It was originally a bold plan to operate a bicycle sharing service.
It was promoted as being cool, it was a “green” way to get around Montreal or any city. It’s called Bixi-for bicycle taxi. For an small annual fee, people can unlock and ride away on one of 3000 bixi bicycles from any of the 300 public bisi parking docks around the city core. They then ride to their destination and drop it off in a locking dock nearby.
It was bold, but it lost money from the beginning, and has now filed for bankruptcy protection in spite of an earlier $108 million in public money in loans and guarantees from Montreal to bail out the company.
In a report released Monday, Montreal’s Auditor-General Jacques Bergeron said the city didn’t properly study the program’s feasibility before its launch. He also said the Bixi service will cost taxpayers millions for years to come.
The bike sharing service began in Montreal in 2009 operating as a non-profit company under the auspices of the Montreal Parking Authority. By 2010, startup costs had it running at a deficit of $30 million.
The idea of bicycle sharing and the bixi’s quickly caught on with other cities in Canada, Australia, the US and London England.
Ottawa, the national capital joined and started a trial also in 2009 year but that city wanted a private company to take it over. It did not return in 2010 as no private company was interested in taking on the programme. It returned to the capital in 2011 under the auspices of the publicly-funded National Capital Commission and remains in operation for the time being although still looking for private business to take it over.
Two years after its launch in Canada’s biggest city, Toronto, thanks to that city’s $4.8 million dollar loan guarantee, the Bixi system has been a money-loser and also appears headed to fail, or get taken over by the city with more public money.

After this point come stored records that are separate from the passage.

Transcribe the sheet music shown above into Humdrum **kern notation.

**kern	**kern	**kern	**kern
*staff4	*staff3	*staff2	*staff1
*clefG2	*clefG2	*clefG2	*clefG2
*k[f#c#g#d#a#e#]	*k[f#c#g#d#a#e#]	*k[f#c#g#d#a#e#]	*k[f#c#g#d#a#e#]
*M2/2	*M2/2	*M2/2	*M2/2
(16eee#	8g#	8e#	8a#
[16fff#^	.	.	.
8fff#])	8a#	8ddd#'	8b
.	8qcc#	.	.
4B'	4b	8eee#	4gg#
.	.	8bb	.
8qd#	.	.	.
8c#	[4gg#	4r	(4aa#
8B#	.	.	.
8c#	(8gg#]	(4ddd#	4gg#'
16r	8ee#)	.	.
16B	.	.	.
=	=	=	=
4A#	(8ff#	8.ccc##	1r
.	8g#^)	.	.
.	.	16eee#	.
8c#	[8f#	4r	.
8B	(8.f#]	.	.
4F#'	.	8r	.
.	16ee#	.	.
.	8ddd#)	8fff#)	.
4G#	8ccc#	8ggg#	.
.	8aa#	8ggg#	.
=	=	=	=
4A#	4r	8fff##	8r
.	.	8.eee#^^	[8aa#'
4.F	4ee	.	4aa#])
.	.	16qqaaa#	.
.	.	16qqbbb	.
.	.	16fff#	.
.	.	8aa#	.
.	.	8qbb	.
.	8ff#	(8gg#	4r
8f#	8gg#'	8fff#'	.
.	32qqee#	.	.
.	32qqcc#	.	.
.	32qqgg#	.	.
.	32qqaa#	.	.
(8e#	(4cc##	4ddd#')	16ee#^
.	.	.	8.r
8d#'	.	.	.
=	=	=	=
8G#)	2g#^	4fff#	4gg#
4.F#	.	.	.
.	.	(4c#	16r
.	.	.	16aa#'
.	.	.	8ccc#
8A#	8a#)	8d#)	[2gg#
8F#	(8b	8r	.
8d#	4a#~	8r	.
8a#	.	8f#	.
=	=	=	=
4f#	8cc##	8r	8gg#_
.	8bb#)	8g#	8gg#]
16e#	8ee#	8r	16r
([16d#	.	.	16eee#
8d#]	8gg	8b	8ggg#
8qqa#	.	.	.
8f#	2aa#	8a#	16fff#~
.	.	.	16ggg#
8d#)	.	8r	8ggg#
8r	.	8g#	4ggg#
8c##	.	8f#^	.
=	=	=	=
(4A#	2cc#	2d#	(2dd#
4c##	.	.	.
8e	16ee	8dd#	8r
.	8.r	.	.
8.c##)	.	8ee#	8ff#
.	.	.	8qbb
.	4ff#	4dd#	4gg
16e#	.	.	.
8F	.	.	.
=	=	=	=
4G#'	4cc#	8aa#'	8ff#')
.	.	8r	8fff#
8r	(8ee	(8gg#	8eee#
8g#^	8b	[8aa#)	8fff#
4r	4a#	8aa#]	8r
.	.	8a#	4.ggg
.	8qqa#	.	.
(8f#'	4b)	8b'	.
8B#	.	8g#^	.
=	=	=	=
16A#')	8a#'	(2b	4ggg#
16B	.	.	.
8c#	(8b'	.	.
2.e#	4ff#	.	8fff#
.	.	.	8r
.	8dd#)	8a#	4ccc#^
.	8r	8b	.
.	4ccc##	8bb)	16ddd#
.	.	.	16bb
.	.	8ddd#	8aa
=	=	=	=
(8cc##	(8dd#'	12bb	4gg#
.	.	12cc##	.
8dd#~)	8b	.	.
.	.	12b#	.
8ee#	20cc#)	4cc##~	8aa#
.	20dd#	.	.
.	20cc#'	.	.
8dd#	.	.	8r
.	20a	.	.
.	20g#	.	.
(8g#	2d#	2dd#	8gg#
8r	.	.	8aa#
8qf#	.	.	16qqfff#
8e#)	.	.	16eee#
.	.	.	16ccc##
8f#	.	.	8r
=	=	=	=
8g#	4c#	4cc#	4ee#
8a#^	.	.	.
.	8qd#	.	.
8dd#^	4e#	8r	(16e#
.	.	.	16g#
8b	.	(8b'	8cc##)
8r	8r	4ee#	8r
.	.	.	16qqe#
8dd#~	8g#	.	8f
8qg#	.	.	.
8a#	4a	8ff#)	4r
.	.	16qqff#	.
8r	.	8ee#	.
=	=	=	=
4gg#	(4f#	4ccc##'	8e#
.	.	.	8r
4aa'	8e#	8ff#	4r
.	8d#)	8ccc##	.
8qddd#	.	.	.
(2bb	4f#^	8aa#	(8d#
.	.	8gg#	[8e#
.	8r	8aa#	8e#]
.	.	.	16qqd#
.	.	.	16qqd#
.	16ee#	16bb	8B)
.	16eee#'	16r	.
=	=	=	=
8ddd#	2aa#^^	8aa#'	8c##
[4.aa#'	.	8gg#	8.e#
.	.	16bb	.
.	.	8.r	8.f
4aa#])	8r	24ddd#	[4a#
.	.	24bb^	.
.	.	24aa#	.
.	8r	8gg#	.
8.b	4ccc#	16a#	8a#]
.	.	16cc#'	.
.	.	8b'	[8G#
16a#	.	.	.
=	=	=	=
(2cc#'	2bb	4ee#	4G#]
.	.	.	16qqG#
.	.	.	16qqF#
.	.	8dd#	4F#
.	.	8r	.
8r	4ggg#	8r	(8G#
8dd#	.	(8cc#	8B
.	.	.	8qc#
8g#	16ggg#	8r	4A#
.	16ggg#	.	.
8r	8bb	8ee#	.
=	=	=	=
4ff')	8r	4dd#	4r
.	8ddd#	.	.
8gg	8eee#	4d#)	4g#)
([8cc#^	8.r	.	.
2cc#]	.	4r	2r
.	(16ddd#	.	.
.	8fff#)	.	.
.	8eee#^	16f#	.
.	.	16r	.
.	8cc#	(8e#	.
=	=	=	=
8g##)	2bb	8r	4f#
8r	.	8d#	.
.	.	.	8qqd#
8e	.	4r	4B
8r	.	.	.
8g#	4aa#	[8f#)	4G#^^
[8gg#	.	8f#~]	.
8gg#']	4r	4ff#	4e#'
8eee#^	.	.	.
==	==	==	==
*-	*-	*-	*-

Toronto’s transport manager says Bixi had overestimated the number of subscribers and daily riders. Bixi had said revenue from sponsors, subscribers and occasional use riders would cover operating costs, pay off the debt and possibly turn a profit which Bixi and Toronto would share 50-50
It should be noted that in the current Canadian locations, the Bixi system has to be taken down and reinstalled every year for several months of winter, which limits its useful time and adds to costs.
A Toronto city hall official says that excluding the debt costs, Bixi is still about $100,000 short of it paying its $1.5 million operating costs,
Elsewhere, in Melbourne, Australia; New York, Chicago, Washington, and elsewhere, the programme runs on public monies through environmental grants and government funding, under the idea that its an environmental initiative or part of the transit system meant to be subsidized.
Vancouver on Canada’s west coast has been waiting for two years to begin its bicycle sharing programme. The mayor, Greg Robertson says the Bixi company’s bankruptcy won’t affect its plans though it would use Bixi bikes.
Vancouver had chosen the American company Alta Bicycle Share of Portland to run its programme. Alta would use bixi bikes which it also uses for its programmes in New York, Chicago and elsewhere
It’s not clear what Alta will do now.
Vancouver had committed to about $7 million in startup costs and $500,000 annually for ongoing signage and staff work.
Montreal’s new mayor, Denis Coderre says Montreal which is taking over the operation, will have Bixi bikes on the streets this summer. He added Bixi has been trying to sell its international operations but has had no takers so far.